Deputi Gubernur Senior BI Mirza Adityaswara menjelaskan perlambatan laju ekonomi Indonesia setidaknya sudah terlihat dari kinerja ekspor yang menurun dalam separuh pertama tahun ini. Data Badan Pusat Statistik (BPS) mencatat nilai ekspor Juni 2019 hanya mencapai US$11,78 miliar.
Realisasi tersebut turun sekitar 20,54 persen dari Mei 2019 dan turun 8,98 persen dari Juni 2018. Sementara, realisasi kumulatif ekspor Januari-Juni 2019 sebesar US$80,32 miliar atau turun 8,57 persen dari Januari-Juni 2018.
Begitu pula dengan impor. Kinerja impor Juni 2019 sebesar US$11,58 miliar atau turun 20,7 persen dari bulan sebelumnya. Secara kumulatif, impor Januari-Juni 2019 turun 7,63 persen dari periode yang sama tahun lalu menjadi US$82,26 miliar.
"Perlambatan impor menunjukkan perlambatan aktivitas ekonomi, begitu juga dengan ekspor," ungkap Mirza di Kompleks Gedung BI, Jakarta, Selasa (23/7).
Sinyal perlambatan ekonomi ini membuat bank sentral nasional menurunkan proyeksi pertumbuhan ekonomi Tanah Air pada tahun ini menjadi di bawah 5,2 persen. Padahal awalnya BI memperkirakan perekonomian akan tumbuh sampai 5,4 persen.
"PDB (produk domestik bruto/pertumbuhan ekonomi) yang semula kami katakan di range 5,0-5,4 persen, nantinya akan berada di bawah titik tengah itu," katanya.
Kendati laju ekonomi dalam negeri melambat, namun Mirza mengklaim kondisi ini bukan hanya dirasakan oleh Indonesia. Namun, hampir seluruh negara di dunia juga merasakan kondisi perlambatan.
"Tren impor melambat juga untuk Malaysia dan Thailand juga. Ekspor juga, Malaysia turun, Thailand minus, Singapura juga. Ini semua mengonfirmasi bahwa ekonomi dunia melambat," jelasnya.
Sinyal lain yang membuktikan ada perlambatan ekonomi di tingkat dunia, katanya, juga berasal dari perubahan arah kebijakan moneter dari bank-bank sentral di dunia. Begitu pula dengan bank sentral Amerika Serikat, The Federal Reserve yang sudah memberi sinyal penurunan suku bunga acuan.
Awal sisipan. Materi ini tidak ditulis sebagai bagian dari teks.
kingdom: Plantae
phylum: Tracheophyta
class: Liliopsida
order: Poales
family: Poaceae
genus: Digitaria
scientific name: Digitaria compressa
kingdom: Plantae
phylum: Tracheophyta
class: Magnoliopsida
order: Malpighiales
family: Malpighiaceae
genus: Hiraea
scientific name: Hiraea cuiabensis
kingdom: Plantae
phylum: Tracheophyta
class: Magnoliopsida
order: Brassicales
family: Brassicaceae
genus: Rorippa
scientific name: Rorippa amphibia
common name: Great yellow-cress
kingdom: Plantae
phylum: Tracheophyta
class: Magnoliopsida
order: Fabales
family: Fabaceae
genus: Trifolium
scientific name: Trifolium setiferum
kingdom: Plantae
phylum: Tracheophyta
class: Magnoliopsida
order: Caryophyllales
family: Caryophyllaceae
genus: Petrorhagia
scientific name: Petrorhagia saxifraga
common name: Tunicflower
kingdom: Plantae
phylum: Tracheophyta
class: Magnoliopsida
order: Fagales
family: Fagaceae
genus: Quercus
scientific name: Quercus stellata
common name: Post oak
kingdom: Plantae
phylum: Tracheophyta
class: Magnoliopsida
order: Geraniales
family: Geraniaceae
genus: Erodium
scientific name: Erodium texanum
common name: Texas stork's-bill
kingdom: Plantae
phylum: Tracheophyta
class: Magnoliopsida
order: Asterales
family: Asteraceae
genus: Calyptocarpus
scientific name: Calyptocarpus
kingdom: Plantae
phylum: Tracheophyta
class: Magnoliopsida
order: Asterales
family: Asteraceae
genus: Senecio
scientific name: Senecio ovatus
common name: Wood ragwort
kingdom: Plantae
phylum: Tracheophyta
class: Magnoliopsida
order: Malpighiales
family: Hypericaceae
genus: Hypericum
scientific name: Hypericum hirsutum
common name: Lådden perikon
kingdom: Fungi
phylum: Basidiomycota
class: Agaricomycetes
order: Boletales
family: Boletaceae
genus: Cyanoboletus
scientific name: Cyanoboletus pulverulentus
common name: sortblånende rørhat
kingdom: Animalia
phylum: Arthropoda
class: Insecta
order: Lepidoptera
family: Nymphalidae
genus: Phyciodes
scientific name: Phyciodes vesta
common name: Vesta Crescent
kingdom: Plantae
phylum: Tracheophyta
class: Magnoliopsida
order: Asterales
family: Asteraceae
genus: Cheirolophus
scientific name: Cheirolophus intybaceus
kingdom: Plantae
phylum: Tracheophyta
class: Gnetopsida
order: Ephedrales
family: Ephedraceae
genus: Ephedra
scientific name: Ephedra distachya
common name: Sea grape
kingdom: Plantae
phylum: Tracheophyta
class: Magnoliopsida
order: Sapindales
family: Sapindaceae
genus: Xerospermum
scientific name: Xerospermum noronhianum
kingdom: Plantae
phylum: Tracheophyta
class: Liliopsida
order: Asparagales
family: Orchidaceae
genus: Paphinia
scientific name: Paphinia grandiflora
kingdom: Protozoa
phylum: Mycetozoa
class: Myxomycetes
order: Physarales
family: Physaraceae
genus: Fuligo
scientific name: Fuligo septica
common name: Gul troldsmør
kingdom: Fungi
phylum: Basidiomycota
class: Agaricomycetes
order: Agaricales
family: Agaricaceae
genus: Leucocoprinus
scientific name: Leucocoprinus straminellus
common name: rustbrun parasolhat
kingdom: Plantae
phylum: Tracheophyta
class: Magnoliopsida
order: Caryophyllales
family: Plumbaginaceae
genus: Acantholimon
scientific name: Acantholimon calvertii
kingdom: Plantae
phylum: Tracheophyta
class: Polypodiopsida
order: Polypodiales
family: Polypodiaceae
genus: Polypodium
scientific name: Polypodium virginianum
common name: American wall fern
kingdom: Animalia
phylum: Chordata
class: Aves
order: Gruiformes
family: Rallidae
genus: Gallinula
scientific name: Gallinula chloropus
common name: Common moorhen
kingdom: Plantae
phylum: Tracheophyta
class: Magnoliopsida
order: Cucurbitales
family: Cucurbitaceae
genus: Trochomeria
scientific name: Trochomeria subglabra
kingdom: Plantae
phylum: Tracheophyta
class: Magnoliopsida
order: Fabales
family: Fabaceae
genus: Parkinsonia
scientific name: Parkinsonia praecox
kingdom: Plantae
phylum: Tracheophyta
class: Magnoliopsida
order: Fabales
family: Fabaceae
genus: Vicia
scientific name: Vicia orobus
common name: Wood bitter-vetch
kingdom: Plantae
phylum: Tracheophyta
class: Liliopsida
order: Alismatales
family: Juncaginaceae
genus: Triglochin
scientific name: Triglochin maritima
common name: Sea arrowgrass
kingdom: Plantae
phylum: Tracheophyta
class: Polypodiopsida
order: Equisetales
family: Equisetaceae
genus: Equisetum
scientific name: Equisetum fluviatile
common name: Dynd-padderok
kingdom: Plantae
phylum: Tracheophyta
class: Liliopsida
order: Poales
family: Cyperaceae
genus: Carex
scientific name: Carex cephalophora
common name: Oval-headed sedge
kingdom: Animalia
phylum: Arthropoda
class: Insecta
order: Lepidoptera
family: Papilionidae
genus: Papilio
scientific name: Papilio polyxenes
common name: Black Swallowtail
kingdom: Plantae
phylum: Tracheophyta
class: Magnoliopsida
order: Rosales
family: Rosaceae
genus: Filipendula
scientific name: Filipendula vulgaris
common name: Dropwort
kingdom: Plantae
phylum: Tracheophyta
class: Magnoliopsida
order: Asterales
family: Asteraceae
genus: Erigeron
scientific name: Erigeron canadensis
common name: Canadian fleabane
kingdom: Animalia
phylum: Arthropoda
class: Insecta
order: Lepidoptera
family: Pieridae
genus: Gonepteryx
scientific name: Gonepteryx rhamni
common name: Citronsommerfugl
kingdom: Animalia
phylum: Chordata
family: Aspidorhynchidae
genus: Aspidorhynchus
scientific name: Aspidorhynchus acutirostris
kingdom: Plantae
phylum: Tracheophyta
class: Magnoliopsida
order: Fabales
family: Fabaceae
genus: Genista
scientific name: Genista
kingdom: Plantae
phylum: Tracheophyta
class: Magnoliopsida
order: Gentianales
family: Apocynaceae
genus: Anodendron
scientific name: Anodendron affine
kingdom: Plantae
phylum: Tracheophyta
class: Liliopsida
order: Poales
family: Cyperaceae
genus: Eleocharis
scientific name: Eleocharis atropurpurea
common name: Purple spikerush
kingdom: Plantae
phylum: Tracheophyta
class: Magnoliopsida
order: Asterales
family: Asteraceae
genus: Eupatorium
"Kami punya ruang untuk turunkan bunga karena The Fed sudah beri statement dovish. Para tetangga juga sudah merespons perlambatan ekonomi, seperti bank sentral Australia sudah turunkan dua kali, bank sentral India tiga kali, dan bank sentral Malaysia dan Filipina juga sudah, BI pun begitu," terang Mirza.
Sementara Menteri Keuangan Sri Mulyani Indrawati mengungkapkan pertumbuhan ekonomi Indonesia sejatinya tetap berada di arah yang benar dengan tingkat pengangguran dan kemiskinan yang menurun, serta indeks pembangunan manusia yang membaik.
Namun, yang perlu diperhatikan adalah bagaimana Indonesia bisa mempercepat laju pertumbuhan ekonomi tersebut sembari menjaga perbaikan kualitasnya.
"Kalau ada yang menginginkan lebih cepat, itu menurut saya (persoalannya), ya pemerintah juga ingin lebih cepat," katanya.
Menurut Ani, kinerja pertumbuhan ekonomi Indonesia mendapatkan tantangan dari sisi permintaan dan penawaran. Dari sisi permintaan, pertumbuhan ekonomi dalam negeri menghadapi hambatan dari tren perlambatan perekonomian global.
[Gambas:Video CNN]
Kondisi itu langsung menghantam ekspor Indonesia. Untuk mengimbanginya, pemerintah berupaya untuk mendorong investasi, konsumsi, dan belanja pemerintah.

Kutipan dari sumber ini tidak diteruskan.